Sanctum 2 on the other hand, is more twitch based. In fact, it’s practically all twitch based, as a lot of the strategy elements were thrown out the window. Whether that’s a good thing or not is completely dependent on how much you value the FPS genre.
Right out of the gate, Sanctum 2 will be a lot easier to pick up than its predecessor. As in, players who I initially demonstrated the original Sanctum to and found themselves completely lost, picked up Sanctum 2 in minutes. After a very brief, very thorough interactive tutorial mission, you’re off to the races, ready to take on the world. The setup is mostly the same, but a bit more marginalized — facilitated through wave based gameplay, you’ll blast foes with weaponry and place down “towers” to help automatically shoot enemies are certain intervals. How you place each tower and what tower you decide to use can change the course of each stage, and if the enemies get all the way to the end of the map, they’ll bash the core (the object you have to protect) until it runs out of health, causing you to lose the map.
This time around, a plotline is introduced by way of comic book scenes to help facilitate the game’s story. They’re not award winning segments for sure, but it’s a nice, stylized effort to attempt to give the game a bit more of a pronounced theme, and it mostly works due to the new and improved character designs. Speaking of which, each of the game’s four playable characters feel pretty unique, and a Call of Duty style perk system help facilitate replay value and further distinction between them.
The FPS elements are pretty paint-by-numbers, but they work, and manage to keep you engaged throughout. Hitting enemies in certain spots will yield more damage output, and given the sheer amount of health many enemies have, you always have to be shooting something. It’s a high-octane experience that’s only made better with friends, and despite the lack of weapon variety, Sanctum 2 manages to keep you mostly entertained throughout the experience. There’s also an “iron sights” function, as well as unlimited sprint distance, limited time to build in-between rounds (to increase the pacing), and more mechanics that help morph the game into more of an action-oriented experience, which I had mixed feelings on.
See, as time went on, I started to realize how much of a step back many elements of the game were. For starters, there’s a limit of 15 towers per map (10 before a patch), not counting barriers (which you can still snake and create mazes with), which is a bit of a disappointment to say the least. The original Sanctum was incredible in that you could have these elaborate setups with tons of different towers — but here, you’re stuck with a mere few options, and only a limited space to put them in.

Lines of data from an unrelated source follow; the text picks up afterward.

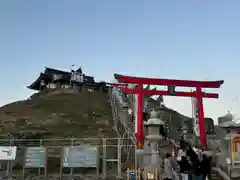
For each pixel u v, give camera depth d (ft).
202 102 130.00
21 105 264.31
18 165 117.08
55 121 208.13
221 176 80.07
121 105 243.81
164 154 93.97
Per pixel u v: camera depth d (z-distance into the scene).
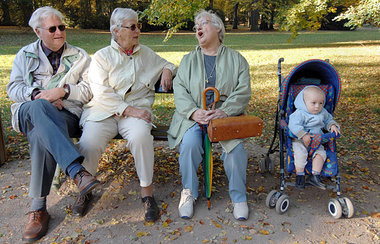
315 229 2.76
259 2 7.05
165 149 4.44
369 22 9.30
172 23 5.48
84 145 2.91
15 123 2.86
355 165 3.97
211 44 3.30
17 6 26.61
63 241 2.61
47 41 3.10
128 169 3.83
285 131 3.12
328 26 34.75
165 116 5.79
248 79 3.26
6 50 14.69
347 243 2.59
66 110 3.23
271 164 3.72
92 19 31.05
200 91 3.25
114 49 3.26
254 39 23.20
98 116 3.05
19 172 3.76
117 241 2.61
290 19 6.33
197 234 2.69
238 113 3.16
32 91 3.02
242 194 2.95
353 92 7.57
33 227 2.65
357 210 3.03
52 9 3.06
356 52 14.67
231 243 2.58
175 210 3.03
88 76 3.21
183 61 3.36
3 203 3.14
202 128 3.10
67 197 3.25
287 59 12.89
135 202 3.17
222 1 36.03
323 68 3.24
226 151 2.90
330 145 3.01
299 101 3.13
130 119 3.06
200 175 3.69
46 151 2.67
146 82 3.37
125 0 29.39
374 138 4.83
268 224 2.82
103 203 3.15
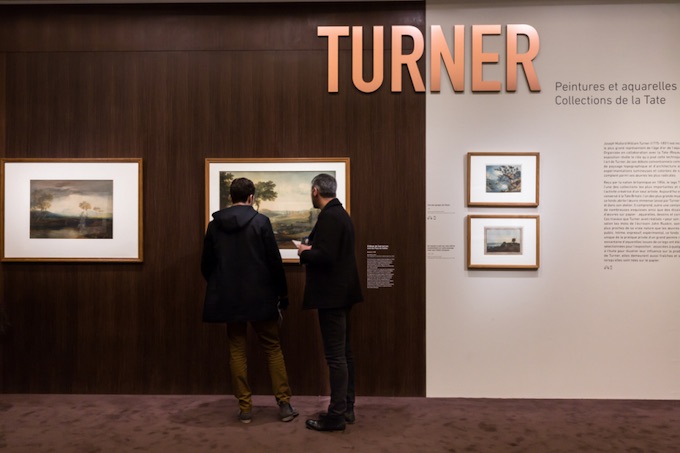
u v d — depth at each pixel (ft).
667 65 12.73
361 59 12.92
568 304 12.76
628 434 10.59
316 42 12.98
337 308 10.29
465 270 12.87
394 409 11.99
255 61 13.02
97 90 13.09
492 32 12.82
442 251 12.87
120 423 11.14
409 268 12.88
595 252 12.76
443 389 12.87
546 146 12.82
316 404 12.31
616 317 12.71
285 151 12.97
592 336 12.74
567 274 12.77
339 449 9.84
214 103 13.01
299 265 12.94
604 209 12.76
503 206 12.80
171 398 12.76
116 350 13.01
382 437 10.40
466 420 11.32
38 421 11.26
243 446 9.98
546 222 12.82
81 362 13.03
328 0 12.93
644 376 12.66
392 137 12.92
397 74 12.89
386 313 12.90
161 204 13.01
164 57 13.06
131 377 13.00
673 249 12.67
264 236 11.00
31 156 13.11
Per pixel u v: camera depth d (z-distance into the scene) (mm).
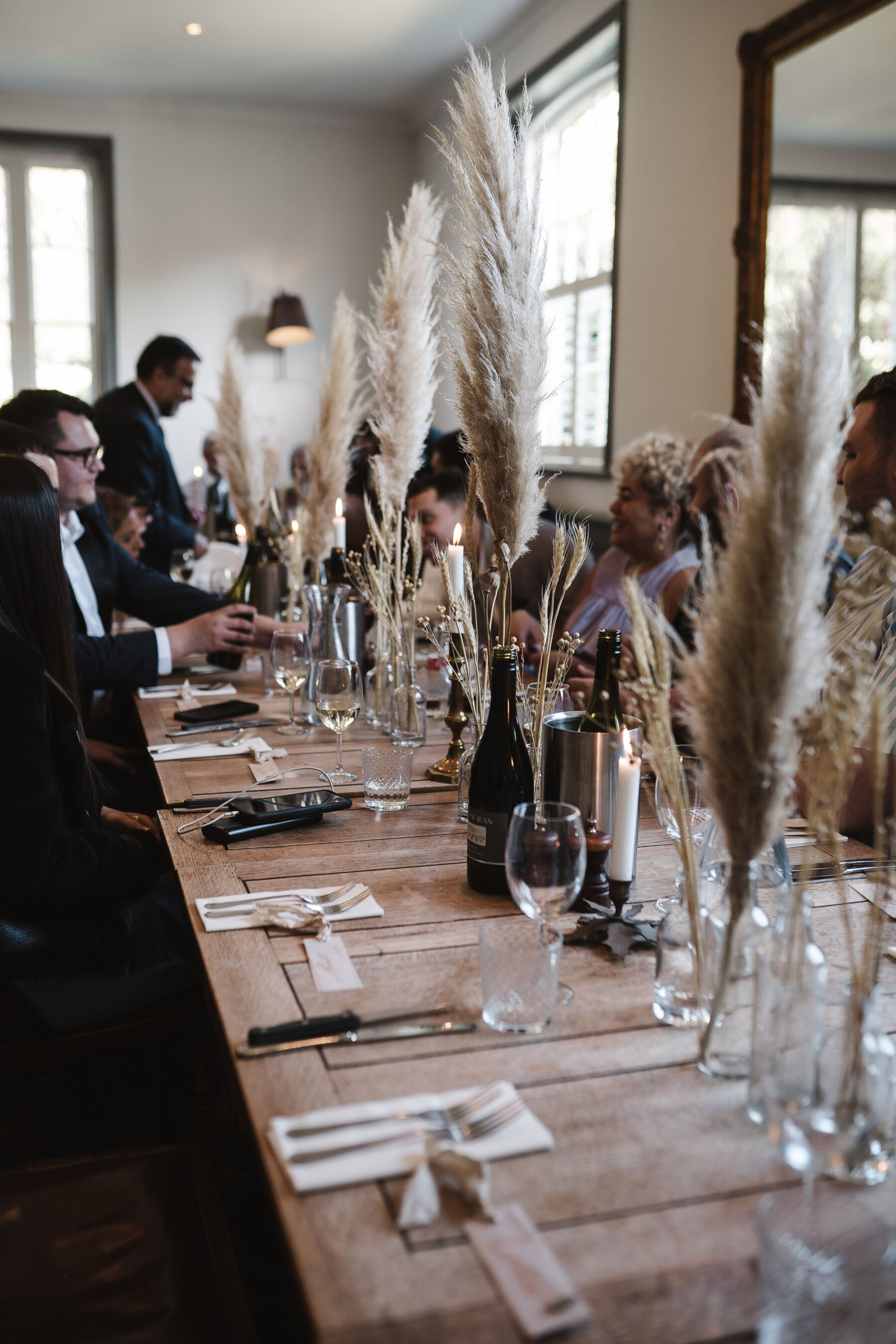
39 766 1576
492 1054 1046
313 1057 1036
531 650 3061
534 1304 717
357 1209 818
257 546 3480
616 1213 820
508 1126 911
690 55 4602
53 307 8219
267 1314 1586
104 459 5582
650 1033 1094
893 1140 870
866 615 1661
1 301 8133
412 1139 888
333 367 3100
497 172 1472
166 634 2840
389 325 2238
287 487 6383
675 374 4867
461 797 1773
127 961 1724
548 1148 893
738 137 4297
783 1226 742
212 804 1803
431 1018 1109
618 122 5258
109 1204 1241
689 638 2781
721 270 4453
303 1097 965
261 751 2170
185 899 1437
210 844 1647
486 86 1468
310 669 2385
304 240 8469
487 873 1441
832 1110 855
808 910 956
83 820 1786
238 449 3936
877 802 900
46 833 1575
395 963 1238
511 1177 860
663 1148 902
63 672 1848
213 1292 1122
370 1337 699
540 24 6109
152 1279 1135
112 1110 1654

It really takes a lot of the strategy out of the game entirely, and effectively homogenizes Sanctum 2 into an already over-saturated genre.
But thankfully, if you can deal with the emphasis on action, Sanctum 2 has a pretty lengthy campaign in addition to a full four player multiplayer component to help keep you busy for quite a while. Feats of Strength, which are like an in-game achievement system that limits the player to increase their experience, also help increase replay value if you’re bored playing the same old maps over and over. On the opposite side the spectrum, there’s an Easy Mode for players who don’t want to dive too deep and want to learn the ropes.
Sanctum 2 puts a bit too much emphasis on the FPS aspect of the game. I understand that moving from a predominately tower defense flavored game into FPS territory will garner more sales, but I can’t help but feel like some of the magic was lost from the original. There are plenty of FPS games out there, but not nearly as many unique tower defense titles, and practically no hybrids of the two genres. Even still, Sanctum 2 is a very serviceable shooter in its own right, and very much a worthwhile experience for fans of the genre — even if fans of the original may want to wait for a sale or a few patches.
This review is based on a digital copy of the Xbox 360 game Sanctum 2.